3. Sovereign inference is the most accessible telco play, not the gigafactory itself: A handful of European telcos are in gigafactory consortia (e.g. Deutsche Telekom with Brookfield in Germany, Altice Portugal and NOS in Portugal, Scaleway via the AION consortium in France), but they enter as minority partners alongside industrial, data-centre and energy infrastructure leads.Telcos will likely not own or operate the frontier training layer at scale. The more accessible value sits one tier down, in serving trained models to enterprises and public-sector users under EU data-residency, security, latency and compliance rules. Telcos bring a credible starting point with handistributed infrastructure, enterprise relationships, security credentials, network APIs and edge compute a credible starting hand. However, this is the most contested market in European digital infrastructure: hyperscalers’ sovereign-cloud offerings, GPU clouds (Nscale, CoreWeave), specialist sovereign players (OVH, Scaleway, T-Systems) and Mistral itself are all chasing the same workloads. Telcos that wait for the gigafactory programme to bed in will find the inference customer base already spoken for.
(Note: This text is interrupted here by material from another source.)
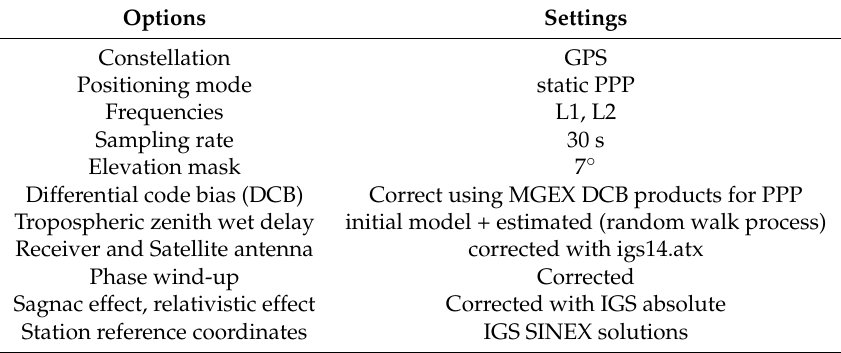
Table 2. Static PPP experimental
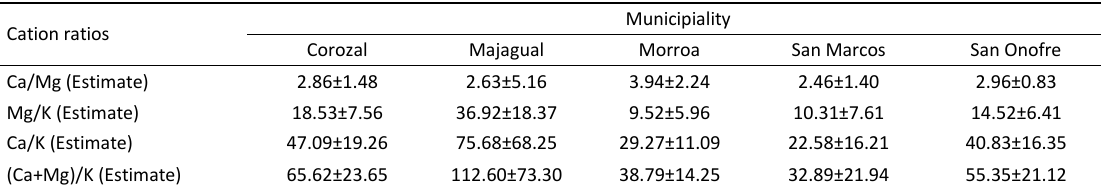
Table 5: Summary of the calculated cation ratios by the municipality.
To learn more around how telcos can position around sovereign AI deployment read our latest report: Navigating sovereign AI: Telco strategies, trade-offs and pathways
Conclusion
The EU’s AI gigafactory programme is both a strategic signal and a concrete intervention in Europe’s compute infrastructure market. It will not close the frontier compute gap with the US on its own: €20 billion is substantial by European public-policy standards, but modest compared with the scale of AI infrastructure investment now being deployed by US hyperscalers and frontier model companies. Even so, the programme matters. Frontier-scale AI compute is coming to Europe through a mix of public-backed initiatives and private-sector builds. The EU’s role will be to influence where that capacity is built, who can access it, and how much of the surrounding value chain remains under European control or influence.